Realizing Lean‐Electrolyte Zinc‐Ion Batteries via An Ultrathin and Cost‐Effective Separator
Yurou Wu, Meilan Xie, Kai Fu, Zhendong Li, Huixin Shi, Jiarui Zhang, Lihan Wang, Yun-Liang Jiang, Cai‐ling Liu, Dui Ma, Hongbo Huang, Fanyan Zeng, Yaqi Liao, Han Liu, Yang Ren, Xiao Liang
Abstract
Abstract Ultrathin separators accompanied with lean electrolyte conditions are highly desirable for developing high‐energy‐density aqueous Zn‐ion batteries (AZIBs). Herein, a 10 µm separator (PGZ) is designed via a facile and cost‐effective strategy. Experiments and theoretical simulations demonstrated that high polar β ‐PVDF in PGZ separator permits rapid Zn 2+ transfer while blocking OTf – , I 3 – , I 5 – , and H 2 O, effectively homogenizing the Zn 2+ flux, preventing polyiodide shuttle, and suppressing parasitic reactions.
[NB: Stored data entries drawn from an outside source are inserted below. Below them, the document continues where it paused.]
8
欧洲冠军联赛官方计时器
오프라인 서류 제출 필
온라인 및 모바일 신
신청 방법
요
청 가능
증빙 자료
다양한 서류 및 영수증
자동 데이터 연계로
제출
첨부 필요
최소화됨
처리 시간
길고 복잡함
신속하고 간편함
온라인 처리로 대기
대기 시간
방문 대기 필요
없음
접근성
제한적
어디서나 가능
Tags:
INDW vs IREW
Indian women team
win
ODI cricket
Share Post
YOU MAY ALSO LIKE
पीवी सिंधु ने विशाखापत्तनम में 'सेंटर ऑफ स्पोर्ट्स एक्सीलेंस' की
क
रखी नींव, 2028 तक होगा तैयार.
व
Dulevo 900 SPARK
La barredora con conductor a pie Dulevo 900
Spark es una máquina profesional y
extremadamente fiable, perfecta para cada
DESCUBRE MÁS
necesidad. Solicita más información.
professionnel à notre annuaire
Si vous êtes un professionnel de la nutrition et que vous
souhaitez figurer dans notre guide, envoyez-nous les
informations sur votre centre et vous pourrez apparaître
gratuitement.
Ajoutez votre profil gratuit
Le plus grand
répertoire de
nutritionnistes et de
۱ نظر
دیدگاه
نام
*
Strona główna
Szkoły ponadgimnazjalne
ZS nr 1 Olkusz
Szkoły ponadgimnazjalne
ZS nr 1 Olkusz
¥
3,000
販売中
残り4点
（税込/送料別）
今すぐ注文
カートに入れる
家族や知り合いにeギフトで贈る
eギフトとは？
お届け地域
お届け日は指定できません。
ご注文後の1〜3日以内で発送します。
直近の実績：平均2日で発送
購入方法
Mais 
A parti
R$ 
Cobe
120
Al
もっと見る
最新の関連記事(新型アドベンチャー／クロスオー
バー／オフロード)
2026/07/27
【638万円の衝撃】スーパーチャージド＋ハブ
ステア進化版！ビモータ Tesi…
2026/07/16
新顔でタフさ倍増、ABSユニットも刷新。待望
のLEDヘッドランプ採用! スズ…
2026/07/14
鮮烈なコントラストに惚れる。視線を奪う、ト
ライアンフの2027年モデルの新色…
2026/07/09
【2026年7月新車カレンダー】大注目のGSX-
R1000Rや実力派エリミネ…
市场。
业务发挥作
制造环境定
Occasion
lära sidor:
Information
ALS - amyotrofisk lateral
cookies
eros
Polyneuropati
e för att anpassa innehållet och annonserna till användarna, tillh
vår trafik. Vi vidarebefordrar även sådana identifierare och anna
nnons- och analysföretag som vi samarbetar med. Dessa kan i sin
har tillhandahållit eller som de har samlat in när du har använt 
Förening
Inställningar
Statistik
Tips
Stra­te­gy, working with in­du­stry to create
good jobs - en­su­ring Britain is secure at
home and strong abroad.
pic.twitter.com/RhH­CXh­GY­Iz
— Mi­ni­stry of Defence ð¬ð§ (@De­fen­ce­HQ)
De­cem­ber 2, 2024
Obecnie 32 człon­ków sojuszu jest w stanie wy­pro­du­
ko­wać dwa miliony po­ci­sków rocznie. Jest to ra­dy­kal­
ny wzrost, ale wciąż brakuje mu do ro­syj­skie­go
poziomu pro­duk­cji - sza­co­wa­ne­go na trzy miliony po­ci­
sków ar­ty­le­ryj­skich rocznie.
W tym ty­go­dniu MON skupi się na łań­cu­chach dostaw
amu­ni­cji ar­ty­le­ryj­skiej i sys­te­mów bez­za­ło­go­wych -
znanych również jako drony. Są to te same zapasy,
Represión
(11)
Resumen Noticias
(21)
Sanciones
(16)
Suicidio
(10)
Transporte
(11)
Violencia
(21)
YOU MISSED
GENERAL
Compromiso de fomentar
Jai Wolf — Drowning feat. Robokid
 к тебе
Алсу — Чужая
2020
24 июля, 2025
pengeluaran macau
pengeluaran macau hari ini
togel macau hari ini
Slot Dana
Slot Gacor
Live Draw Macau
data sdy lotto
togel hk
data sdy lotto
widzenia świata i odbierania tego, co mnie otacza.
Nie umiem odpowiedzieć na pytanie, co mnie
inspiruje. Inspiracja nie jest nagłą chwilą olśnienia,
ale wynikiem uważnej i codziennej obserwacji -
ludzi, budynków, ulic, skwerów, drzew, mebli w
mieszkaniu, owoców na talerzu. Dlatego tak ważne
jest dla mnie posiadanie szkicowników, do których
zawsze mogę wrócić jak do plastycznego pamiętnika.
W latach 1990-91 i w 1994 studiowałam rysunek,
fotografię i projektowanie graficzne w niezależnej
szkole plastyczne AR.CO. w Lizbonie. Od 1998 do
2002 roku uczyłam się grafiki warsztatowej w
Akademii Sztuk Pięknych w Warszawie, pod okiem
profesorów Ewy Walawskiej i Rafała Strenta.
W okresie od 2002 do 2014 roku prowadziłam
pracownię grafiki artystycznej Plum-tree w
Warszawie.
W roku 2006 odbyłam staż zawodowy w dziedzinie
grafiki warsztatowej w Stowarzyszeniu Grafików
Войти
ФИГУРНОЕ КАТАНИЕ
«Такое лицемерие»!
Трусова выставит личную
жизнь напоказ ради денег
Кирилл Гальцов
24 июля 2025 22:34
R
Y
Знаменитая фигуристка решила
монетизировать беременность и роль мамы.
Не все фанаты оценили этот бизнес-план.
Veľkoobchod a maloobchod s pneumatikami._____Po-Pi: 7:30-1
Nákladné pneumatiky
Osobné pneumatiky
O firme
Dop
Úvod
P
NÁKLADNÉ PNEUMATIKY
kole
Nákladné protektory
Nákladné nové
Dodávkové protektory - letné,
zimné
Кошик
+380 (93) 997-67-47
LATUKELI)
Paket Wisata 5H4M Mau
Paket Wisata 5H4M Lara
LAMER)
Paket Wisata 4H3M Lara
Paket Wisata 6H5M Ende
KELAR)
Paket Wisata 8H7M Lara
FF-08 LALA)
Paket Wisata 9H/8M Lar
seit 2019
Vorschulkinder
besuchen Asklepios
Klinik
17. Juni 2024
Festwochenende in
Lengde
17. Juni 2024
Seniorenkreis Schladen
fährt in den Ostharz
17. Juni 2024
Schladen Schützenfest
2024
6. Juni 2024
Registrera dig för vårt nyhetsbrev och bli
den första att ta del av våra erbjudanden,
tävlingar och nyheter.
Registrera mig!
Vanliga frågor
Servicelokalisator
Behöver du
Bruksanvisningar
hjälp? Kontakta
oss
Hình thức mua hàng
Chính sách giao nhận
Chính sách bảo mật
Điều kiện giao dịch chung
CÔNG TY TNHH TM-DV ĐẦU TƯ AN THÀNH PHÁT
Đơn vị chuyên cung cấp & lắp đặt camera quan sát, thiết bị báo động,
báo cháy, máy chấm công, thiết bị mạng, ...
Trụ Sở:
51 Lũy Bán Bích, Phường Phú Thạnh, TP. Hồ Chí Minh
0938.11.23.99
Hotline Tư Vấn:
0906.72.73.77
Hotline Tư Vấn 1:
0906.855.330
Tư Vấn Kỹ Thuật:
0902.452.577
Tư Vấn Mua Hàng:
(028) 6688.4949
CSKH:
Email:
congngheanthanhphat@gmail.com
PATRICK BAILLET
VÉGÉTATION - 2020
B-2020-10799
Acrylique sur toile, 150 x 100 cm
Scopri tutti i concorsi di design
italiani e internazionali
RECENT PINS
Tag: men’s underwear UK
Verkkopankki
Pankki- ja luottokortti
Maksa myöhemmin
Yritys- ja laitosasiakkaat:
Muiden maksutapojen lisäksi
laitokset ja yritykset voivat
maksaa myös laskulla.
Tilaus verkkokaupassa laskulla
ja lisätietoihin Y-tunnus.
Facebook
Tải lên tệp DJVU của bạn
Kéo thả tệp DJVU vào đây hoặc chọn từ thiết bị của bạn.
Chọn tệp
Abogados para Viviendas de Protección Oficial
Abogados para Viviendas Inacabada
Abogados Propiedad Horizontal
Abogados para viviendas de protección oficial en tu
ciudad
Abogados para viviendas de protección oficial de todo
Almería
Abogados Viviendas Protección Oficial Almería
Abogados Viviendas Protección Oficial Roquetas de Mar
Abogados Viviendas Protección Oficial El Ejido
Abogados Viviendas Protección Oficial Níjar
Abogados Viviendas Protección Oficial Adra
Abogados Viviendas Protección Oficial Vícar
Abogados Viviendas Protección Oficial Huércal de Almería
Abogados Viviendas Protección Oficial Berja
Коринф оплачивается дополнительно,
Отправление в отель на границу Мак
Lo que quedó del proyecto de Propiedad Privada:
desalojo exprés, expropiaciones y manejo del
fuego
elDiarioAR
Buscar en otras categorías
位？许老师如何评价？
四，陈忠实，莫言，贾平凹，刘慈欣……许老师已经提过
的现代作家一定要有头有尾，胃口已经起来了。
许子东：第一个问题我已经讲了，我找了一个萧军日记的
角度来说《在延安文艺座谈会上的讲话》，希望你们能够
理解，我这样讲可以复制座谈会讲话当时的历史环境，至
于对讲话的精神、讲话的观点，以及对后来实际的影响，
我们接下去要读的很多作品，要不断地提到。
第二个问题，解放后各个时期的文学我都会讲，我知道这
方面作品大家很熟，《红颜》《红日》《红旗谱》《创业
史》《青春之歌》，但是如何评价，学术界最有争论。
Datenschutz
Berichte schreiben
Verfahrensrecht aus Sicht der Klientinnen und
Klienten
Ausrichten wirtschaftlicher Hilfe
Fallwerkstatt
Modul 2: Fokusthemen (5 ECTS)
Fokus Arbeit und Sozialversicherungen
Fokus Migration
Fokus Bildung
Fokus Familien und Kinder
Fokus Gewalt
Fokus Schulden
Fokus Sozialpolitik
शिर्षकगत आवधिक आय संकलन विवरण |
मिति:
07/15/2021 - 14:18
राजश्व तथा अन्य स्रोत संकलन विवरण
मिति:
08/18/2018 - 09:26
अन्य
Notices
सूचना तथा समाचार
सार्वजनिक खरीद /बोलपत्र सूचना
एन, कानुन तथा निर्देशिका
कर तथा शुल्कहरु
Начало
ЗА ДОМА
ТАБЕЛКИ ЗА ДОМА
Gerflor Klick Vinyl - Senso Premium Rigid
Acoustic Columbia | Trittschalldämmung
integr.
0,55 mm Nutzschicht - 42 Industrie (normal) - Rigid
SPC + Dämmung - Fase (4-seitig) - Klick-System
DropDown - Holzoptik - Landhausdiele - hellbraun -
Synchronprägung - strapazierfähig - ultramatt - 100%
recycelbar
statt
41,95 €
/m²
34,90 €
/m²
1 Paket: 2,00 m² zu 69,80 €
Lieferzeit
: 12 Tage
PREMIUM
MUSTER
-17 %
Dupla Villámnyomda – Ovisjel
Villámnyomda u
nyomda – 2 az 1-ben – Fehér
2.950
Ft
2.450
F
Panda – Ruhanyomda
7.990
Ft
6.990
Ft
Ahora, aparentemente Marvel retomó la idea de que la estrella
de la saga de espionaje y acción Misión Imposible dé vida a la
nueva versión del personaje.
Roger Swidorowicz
Moreover, the ultrathin separator enables a reduced electrolyte usage to 2 µL mg −1 , significantly increasing the energy density. Consequently, Zn/Zn symmetric cells with the PGZ separator stably cycle for 3500 h at 0.5 mA cm −2 @0.5 mAh cm −2 . The Zn/I 2 full cells exhibit ultralong cyclic stability over 23 000 cycles at 5C (≈240 days). Even at harsh conditions of high I 2 loading (10.4 mg cm −2 ), low E/A ratio (2 µL mg −1 , electrolyte volume per active material), and low N/P ratio (3.9), superior cycling performance (2750 cycles with 93.1% capacity retention) and high gravimetric energy density (129.7 Wh kg −1 ) are obtained. This work presents a simple and cost‐effective strategy for designing ultrathin separators for achieving stable lean‐electrolyte and high‐energy‐density AZIBs.